▶ **Task**:
List each line in the listing below that contains the string "Jenkins".

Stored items

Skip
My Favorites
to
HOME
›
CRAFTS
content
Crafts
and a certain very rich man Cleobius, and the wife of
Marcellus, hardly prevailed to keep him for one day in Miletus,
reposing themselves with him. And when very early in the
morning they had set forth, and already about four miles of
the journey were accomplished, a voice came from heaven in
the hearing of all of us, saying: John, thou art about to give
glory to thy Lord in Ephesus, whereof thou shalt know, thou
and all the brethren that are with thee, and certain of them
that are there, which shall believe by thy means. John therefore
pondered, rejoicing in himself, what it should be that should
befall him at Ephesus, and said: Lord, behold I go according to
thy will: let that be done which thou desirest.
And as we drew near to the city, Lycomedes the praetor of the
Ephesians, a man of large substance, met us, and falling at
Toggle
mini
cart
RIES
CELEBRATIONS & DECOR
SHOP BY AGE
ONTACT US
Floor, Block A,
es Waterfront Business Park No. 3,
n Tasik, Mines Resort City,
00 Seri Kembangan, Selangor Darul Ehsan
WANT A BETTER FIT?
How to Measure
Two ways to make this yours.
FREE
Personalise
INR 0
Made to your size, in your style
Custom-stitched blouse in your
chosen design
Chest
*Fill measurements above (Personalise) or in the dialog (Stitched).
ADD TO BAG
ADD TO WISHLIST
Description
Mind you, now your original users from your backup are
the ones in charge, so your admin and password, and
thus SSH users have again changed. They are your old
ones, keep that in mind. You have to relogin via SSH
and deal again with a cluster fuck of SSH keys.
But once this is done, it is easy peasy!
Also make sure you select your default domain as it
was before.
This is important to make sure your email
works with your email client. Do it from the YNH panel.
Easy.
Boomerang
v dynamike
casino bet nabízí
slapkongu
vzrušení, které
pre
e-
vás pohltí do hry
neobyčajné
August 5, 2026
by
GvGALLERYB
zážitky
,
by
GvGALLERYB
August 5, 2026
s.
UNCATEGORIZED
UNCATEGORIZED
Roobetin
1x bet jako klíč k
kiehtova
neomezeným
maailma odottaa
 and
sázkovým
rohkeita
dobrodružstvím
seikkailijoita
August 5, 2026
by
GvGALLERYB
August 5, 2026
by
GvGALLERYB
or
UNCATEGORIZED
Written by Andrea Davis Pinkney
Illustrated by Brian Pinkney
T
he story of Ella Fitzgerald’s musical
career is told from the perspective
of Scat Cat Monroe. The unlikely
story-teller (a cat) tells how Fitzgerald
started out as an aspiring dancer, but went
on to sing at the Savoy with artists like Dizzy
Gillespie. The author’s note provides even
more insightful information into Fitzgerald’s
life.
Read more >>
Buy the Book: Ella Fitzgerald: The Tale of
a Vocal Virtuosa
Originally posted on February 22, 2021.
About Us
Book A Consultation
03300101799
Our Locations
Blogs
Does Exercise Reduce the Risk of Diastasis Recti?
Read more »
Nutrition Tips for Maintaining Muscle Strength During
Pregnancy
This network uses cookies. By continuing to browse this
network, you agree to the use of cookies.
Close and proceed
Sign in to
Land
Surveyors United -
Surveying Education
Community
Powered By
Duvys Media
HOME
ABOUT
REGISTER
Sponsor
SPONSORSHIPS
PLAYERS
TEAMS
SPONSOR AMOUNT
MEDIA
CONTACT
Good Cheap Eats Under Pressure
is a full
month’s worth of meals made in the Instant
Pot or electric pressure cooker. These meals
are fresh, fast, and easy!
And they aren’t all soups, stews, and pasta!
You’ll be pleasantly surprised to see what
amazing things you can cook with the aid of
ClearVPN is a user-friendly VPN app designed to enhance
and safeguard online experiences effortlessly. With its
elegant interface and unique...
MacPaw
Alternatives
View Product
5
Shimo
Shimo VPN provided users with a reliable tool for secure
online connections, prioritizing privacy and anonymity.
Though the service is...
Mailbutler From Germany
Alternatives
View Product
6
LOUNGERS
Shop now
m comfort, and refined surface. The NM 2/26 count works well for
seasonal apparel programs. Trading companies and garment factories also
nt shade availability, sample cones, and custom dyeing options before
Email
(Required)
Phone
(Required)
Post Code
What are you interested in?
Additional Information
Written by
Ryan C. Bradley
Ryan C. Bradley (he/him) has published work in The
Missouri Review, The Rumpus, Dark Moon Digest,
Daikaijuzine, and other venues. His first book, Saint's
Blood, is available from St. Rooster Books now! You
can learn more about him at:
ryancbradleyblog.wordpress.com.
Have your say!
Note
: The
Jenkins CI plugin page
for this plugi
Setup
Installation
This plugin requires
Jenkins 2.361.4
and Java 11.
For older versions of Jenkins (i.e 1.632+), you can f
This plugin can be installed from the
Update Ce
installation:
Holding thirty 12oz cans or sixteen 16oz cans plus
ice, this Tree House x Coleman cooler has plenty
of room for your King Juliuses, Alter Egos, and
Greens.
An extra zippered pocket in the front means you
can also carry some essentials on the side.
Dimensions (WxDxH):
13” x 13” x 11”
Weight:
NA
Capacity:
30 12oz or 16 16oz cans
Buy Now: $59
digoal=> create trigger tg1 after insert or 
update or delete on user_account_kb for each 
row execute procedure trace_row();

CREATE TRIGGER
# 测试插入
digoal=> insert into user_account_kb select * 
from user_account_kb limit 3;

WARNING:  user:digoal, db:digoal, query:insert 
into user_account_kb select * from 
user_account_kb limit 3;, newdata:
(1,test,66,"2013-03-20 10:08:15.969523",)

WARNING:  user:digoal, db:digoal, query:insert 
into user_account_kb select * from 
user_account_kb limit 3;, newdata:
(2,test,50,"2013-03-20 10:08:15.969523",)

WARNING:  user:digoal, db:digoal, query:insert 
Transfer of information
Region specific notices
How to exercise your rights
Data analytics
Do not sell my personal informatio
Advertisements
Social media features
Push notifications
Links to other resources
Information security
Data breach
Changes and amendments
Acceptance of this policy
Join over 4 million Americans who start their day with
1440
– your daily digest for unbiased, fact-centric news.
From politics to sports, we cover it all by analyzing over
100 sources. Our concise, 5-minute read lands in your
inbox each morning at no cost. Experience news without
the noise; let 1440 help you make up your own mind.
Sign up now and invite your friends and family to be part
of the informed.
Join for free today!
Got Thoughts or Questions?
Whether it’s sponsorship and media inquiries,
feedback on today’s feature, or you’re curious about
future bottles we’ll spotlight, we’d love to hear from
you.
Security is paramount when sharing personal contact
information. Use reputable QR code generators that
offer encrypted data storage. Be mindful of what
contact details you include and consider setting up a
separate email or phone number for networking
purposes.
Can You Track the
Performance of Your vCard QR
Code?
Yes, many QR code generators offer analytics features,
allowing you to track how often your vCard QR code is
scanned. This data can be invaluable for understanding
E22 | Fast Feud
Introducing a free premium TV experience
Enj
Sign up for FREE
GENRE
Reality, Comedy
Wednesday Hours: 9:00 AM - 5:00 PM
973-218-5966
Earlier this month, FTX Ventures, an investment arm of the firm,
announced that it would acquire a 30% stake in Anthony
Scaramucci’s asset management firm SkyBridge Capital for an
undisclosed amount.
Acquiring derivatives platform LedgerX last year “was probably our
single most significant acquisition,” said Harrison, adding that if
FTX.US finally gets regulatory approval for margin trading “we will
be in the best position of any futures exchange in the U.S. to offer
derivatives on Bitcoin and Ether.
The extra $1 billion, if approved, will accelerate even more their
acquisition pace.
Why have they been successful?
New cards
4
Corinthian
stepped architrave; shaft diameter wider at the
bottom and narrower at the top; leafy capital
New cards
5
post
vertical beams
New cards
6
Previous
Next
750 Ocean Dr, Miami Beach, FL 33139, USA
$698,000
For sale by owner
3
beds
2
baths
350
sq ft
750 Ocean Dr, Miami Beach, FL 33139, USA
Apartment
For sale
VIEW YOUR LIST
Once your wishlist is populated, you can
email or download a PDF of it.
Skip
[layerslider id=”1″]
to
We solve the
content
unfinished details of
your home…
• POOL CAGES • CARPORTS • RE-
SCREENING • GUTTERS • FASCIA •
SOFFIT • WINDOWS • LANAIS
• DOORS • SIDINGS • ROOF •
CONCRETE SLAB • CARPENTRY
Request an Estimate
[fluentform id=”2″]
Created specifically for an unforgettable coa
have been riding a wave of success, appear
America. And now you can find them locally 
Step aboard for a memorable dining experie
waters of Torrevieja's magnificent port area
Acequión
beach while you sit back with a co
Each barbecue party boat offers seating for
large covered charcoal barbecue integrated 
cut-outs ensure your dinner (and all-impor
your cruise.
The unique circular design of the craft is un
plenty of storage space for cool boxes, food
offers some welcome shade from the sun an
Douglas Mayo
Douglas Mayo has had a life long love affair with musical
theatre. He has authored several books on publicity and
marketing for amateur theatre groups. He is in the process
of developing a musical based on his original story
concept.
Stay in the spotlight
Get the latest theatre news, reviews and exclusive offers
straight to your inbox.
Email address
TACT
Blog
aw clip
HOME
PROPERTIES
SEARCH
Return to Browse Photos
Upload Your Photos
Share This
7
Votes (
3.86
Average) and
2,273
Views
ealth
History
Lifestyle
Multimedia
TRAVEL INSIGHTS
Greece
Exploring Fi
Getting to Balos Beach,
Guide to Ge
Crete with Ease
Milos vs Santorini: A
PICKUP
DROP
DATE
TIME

▶ **Exercise solution**:
Jenkins CI plugin page
Jenkins 2.361.4
For older versions of Jenkins (i.e 1.632+), you can f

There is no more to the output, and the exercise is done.